Don Buti, finalmente, cuando ya había llegado el ataúd, no pudo aguantar más. Se presentó ante Mascetti, seguido por los Prever, ceremonioso e incómodo, con la excusa de no querer incumplir alguna última voluntad, alguna disposición de la difunta acerca de los funerales o de la sepultura, probablemente expresadas en aquella carta.
—Si Su Señoría se acuerda…
—¡Ah, ya! —exclamó Mascetti, buscando en sus bolsillos.

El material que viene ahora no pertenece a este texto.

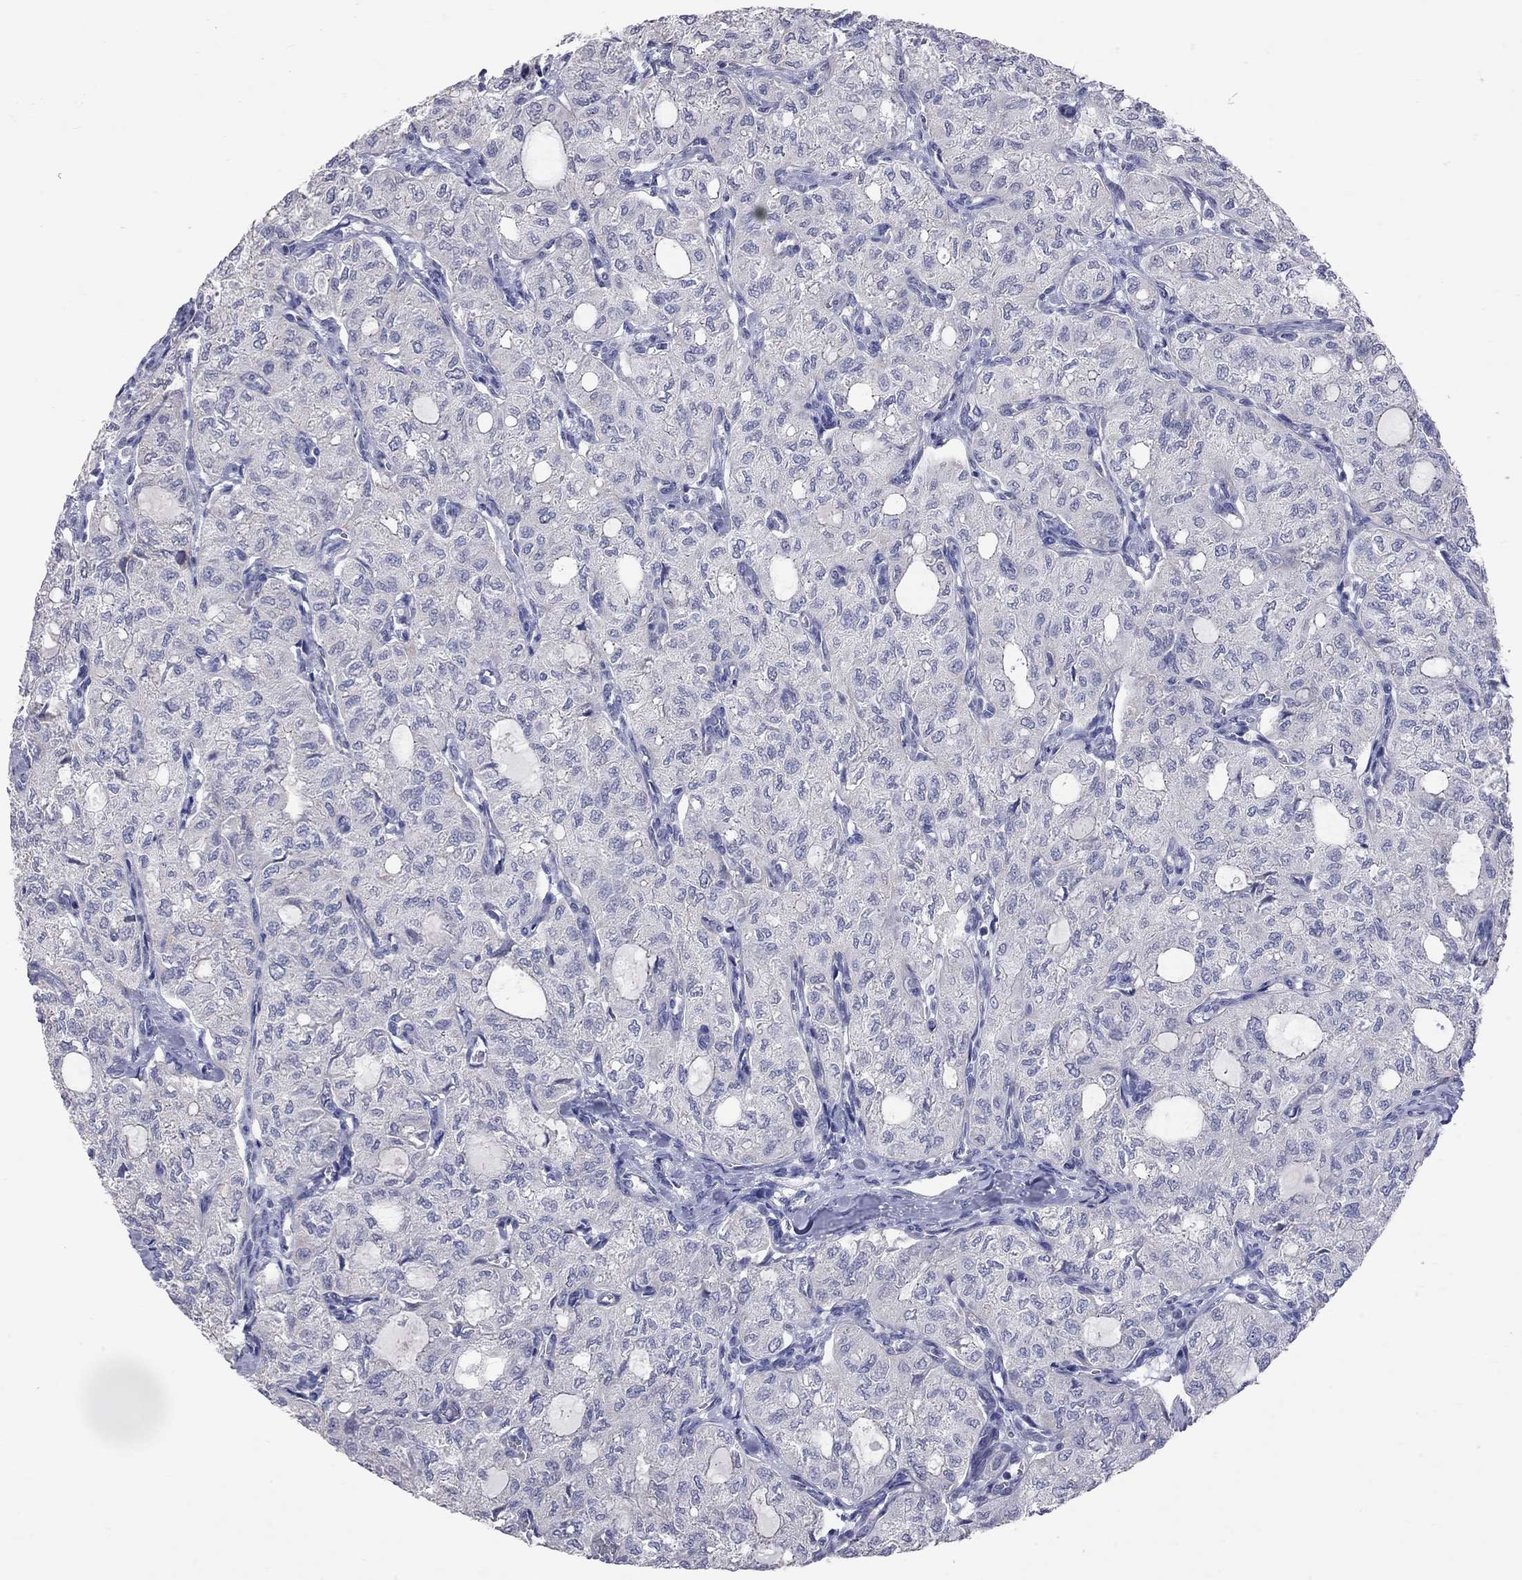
{"staining": {"intensity": "negative", "quantity": "none", "location": "none"}, "tissue": "thyroid cancer", "cell_type": "Tumor cells", "image_type": "cancer", "snomed": [{"axis": "morphology", "description": "Follicular adenoma carcinoma, NOS"}, {"axis": "topography", "description": "Thyroid gland"}], "caption": "Tumor cells are negative for protein expression in human thyroid cancer (follicular adenoma carcinoma).", "gene": "OPRK1", "patient": {"sex": "male", "age": 75}}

¡Se había olvidado completamente! Todos lo rodearon, embargados por una ansia trepidante. El sobre, después de una larga búsqueda, fue encontrado en el fondo de un bolsillo de los pantalones. Mascetti lo abrió, sacó la receta que había mencionado la enfermera. La escritura a lápiz era casi indescifrable. Fue necesaria la ayuda de todos para la interpretación de ciertas palabras escritas o a medias de manera incorrecta en dialecto entre otras en italiano. Decía así:
Quien encuentre esta carta abra, por favor, el segundo cajón de la cómoda frente a mi cama, coja con sus manos un saquito que se encuentra al fondo, en el ángulo derecho, y póngalo debajo de mi cabeza en el ataúd.
Los Prever y don Buti se quedaron decepcionados, aturdidos, sin saber qué pensar.
—¿Un saquito? —preguntó madama Prever—. ¿Qué será?
—Lo veremos —propuso tímido don Buti—, mientras tanto estoy contento de que fuera una disposición, como había previsto.
Todos acudieron a la habitación de la muerta. La viejita, amorosamente arreglada por Marietta, ya había sido colocada en el ataúd, todavía abierto. Su hijo, siguiendo las indicaciones de la carta, abrió el segundo cajón de la cómoda y buscó en el ángulo derecho.
No había propiamente un saquito, solo un envoltorio de un recorte de paño turquesa, agujereado y quemado en una parte, como por una bala: había una cáscara de nuez, algunas flores secas, un mechón de pelo castaño y un pedacito de papel con estas tres palabras, ya desteñidas por el tiempo: «¡Noche de luna! 22 de octubre de 1849», y debajo, dos nombres, unidos por un guión: Velia-Martino.
—¡Se ha acordado de él! —se le escapó a Prever, sorprendido.
Mascetti, girándose para mirarlo, se dio cuenta de que don Buti le hacía señales para que se callara y entonces quiso saber de quién se había acordado su madre y qué significaba aquel recorte de tela agujereado así.
Cuando se lo dijeron, no pudo volver a tocar aquellos objetos, que pertenecían a la remota juventud de su madre, antes de que él naciera. Se apartó diciendo:
—Hagan su voluntad.
51 Pirandello redacta la frase en dialecto piamontés, señalando la localización geográfica del cuento.
52 En dialecto piamontés en el original.